Thursday, January 8, 2009

Reflections on the Semi-Annual Receipt of Grades

Law school grades are the immediate return on a student's investment in his classes. They are a very large part indeed of a typical student's emotional return for that investment. Each year at this time and again in the spring law professors receive emails and visits from aggrieved students, who feel they merited a better grade. Many of these complaints are based on the grade itself being unsatisfactory, as distinguished from the grade being inconsonant with the effort made. Many high functioning students will receive the first unwanted grade of their entire academic careers in law school. And whatever its merits, the zeitgeist that built self-esteem divorced from accomplishment does not well-prepare those students for the affront of a grade less than some species of A. So the professors brace themselves in their offices and entertain the complaints; in my experience, with the detachment of a doctor giving an unhappy patient the news. The grade, that is, is unchangeable as a dire prognosis, and the professor is there to help the student accept that reality. This steadfastness, it must be acknowledged, is adopted more in contemplation of the slippery slope than for its inherent justice.

The students are not always there for vanity. Employers value high grades. That will not change, nor can there be a convincing argument put forward as to why it should. If an employer selects someone at the top of her class, that employer gets a highly competent and intelligent person. Because grades are to some extent irreducibly arbitrary (and perhaps not even the best way to gauge ability) employers will overlook some comparably endowed students further down in the class. But so what? The employers will get what they need. And these others may come to them as proven professionals somewhere down the line, without employers assuming the risk associated with an unlettered hire.

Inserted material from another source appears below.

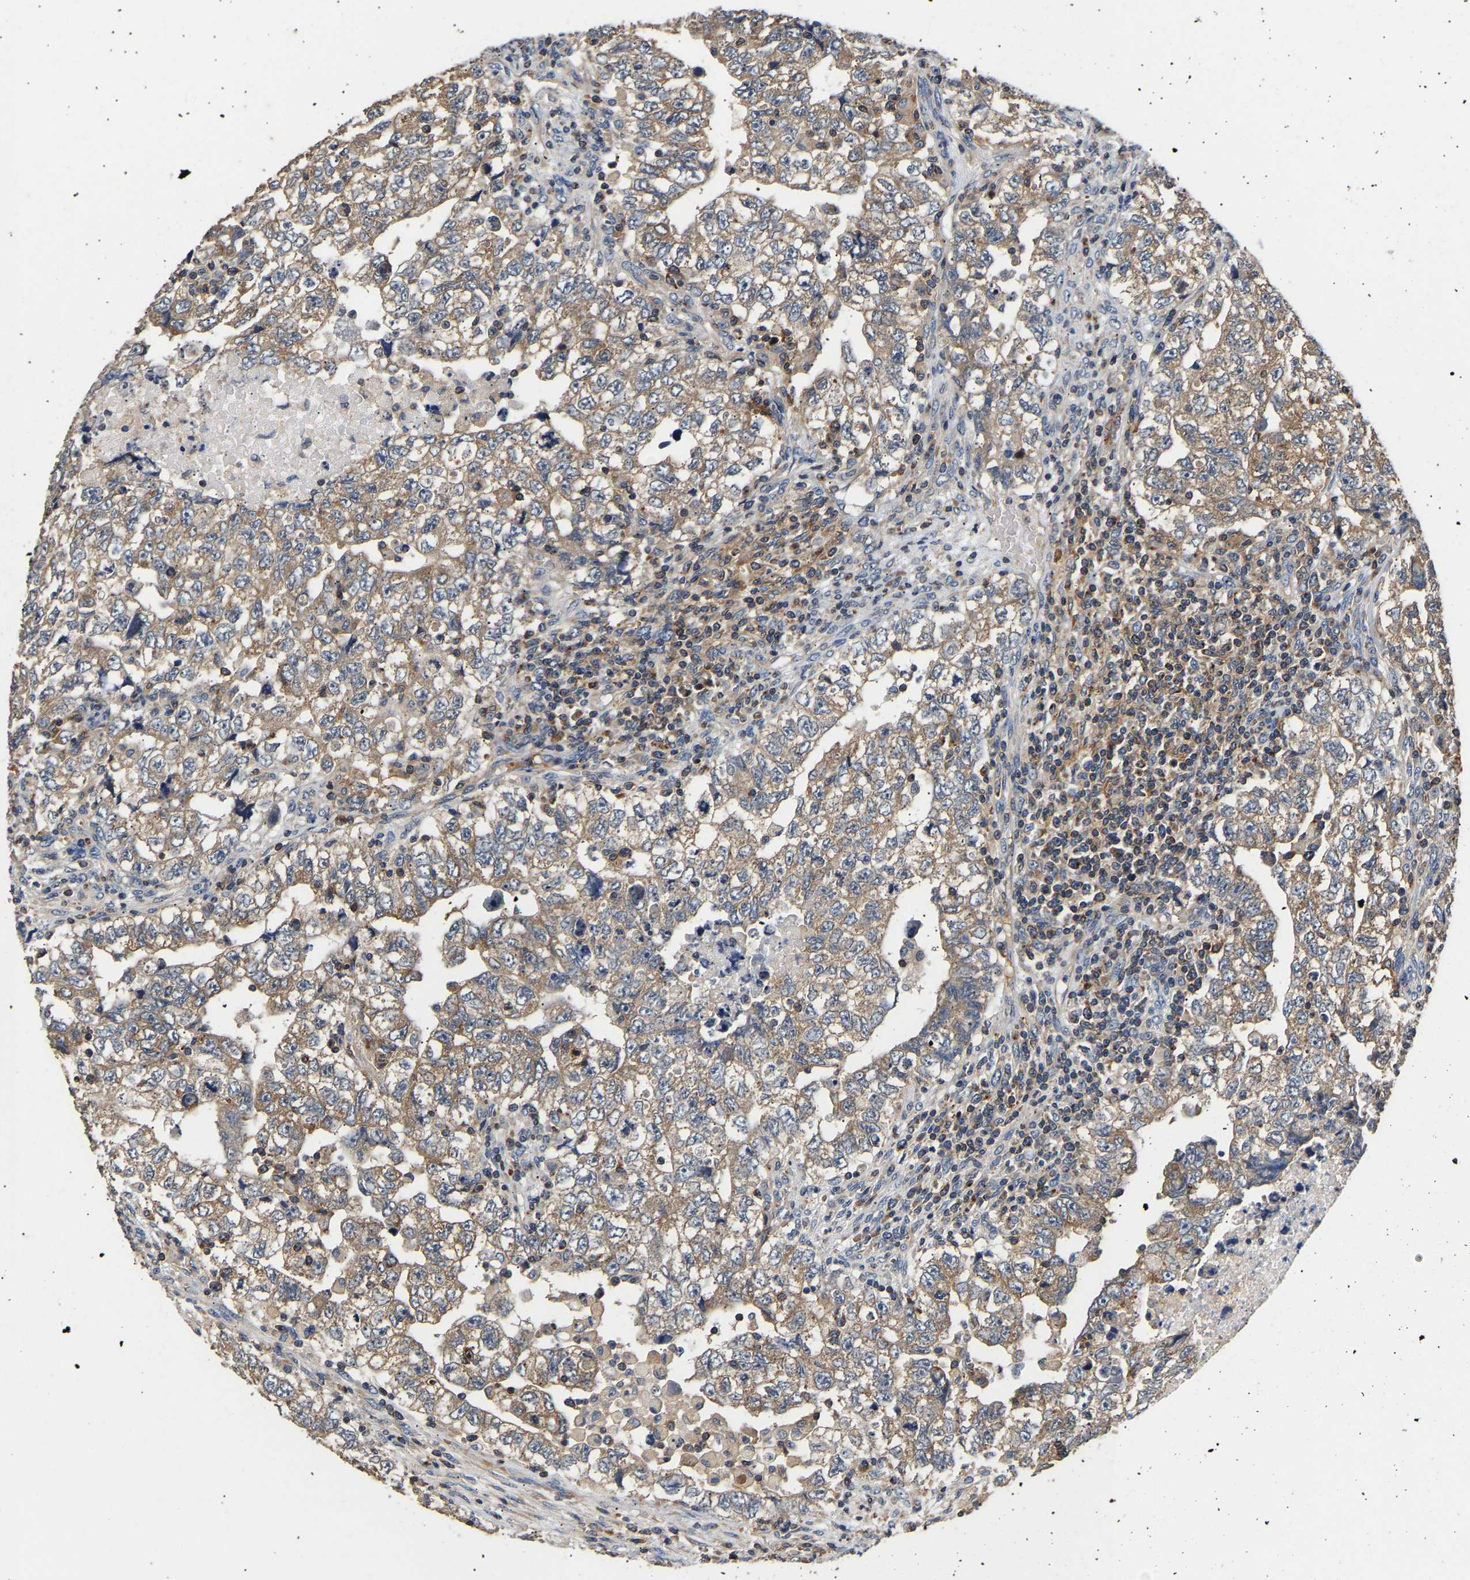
{"staining": {"intensity": "moderate", "quantity": ">75%", "location": "cytoplasmic/membranous"}, "tissue": "testis cancer", "cell_type": "Tumor cells", "image_type": "cancer", "snomed": [{"axis": "morphology", "description": "Carcinoma, Embryonal, NOS"}, {"axis": "topography", "description": "Testis"}], "caption": "Moderate cytoplasmic/membranous positivity is present in about >75% of tumor cells in embryonal carcinoma (testis).", "gene": "LRBA", "patient": {"sex": "male", "age": 36}}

There are some employers who look almost exclusively at first semester 1L grades, because they believe that is the semester where the students are all starting from the same point, and are all in direct competition with each other. Such employers either do not know or do not care about the impact of the cottage industry that has sprung up to teach entering students (with the money to pay the fee) how to game law school exams. In any case, the fiction that all students start from the same place is pointed up by those students who show up to the first day of law school carrying campaign posters for their election to some office or another (it doesn't seem to matter much which office), while the rest of the student body is dedicated to finding out where to pick up their I.D.'s and locker keys.

When I was in undergrad, I studied a concept called the fundamental attribution error. It refers, as I recall, to the tendency we all have to ascribe a failing of our own to ephemeral and external conditions and to ascribe the failings of others to their own indelible defects. For example, if I do not do well in an oral argument exercise, it was because I didn't sleep well the night before or because I did not have sufficient time to prepare. But if Nancy or Bobby does not do well in the exercise, it is because they just don't have it in them, etc.

Another aspect of the concept is to accept good fortune as an exchange for merit and to regard bad fortune as a failing of another. So, for example, if I get an A, the professor got it right because I did A work. But if the professor gives me a C, the professor (and it can even be the same one) did me an injustice.

We all have a certain amount of self-regard. And law students especially. I remember at orientation viewing a Power Point presentation about the personality traits of law students. Having just read a book by John Douglass (the FBI profiler guy), I recognized the list. I said to the guy next to me, "Those are personality traits of serial killers." Add to this inflated self regard the fact that grades are to some extent arbitrary, and invariably highly ramified for a student's career, and you could script out the scenes, sight unseen, that occur when grades come in.

Rather like someone in an opposing trench in the Great War, I respect and sympathize with the position of law professors in their lonely redoubt come grade time. But yet I am on the other side.